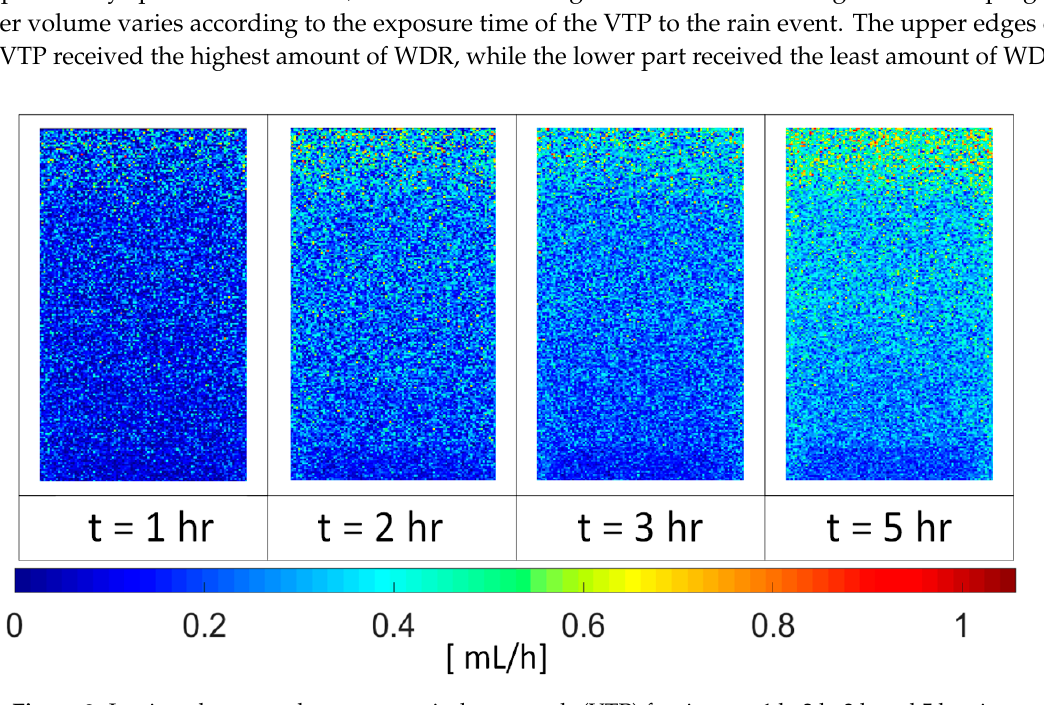
Figure 2. Impinged water volumes on vertical test panels (VTP) for time t = 1 h, 2 h, 3 h and 5 h using the wind-driven rain Computational Fluid Dynamics (CFD) model by Blocken [30].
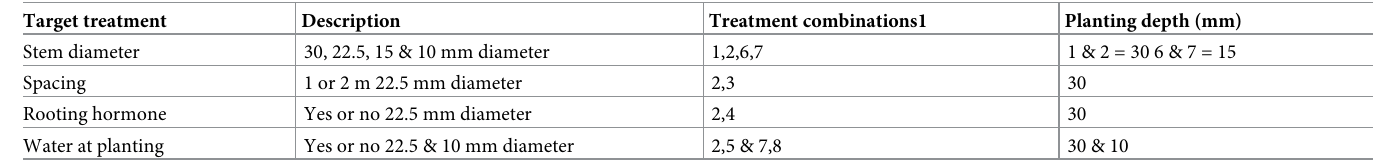
Table 2. Combinations of treatments for assessing impacts of a specific treatment on the survivorship of spekboom ( Portulacaria afra ) truncheons (see Table 1 for description of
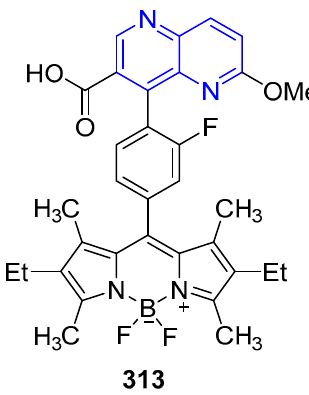
Figure 34. A BODIPY-linked 1,5-naphthyridine-COOH dye.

***

Please copy out each line of the material that holds the string "Figure".

Figure 2. Impinged water volumes on vertical test panels (VTP) for time t = 1 h, 2 h, 3 h and 5 h using the wind-driven rain Computational Fluid Dynamics (CFD) model by Blocken [30].
Figure 34. A BODIPY-linked 1,5-naphthyridine-COOH dye.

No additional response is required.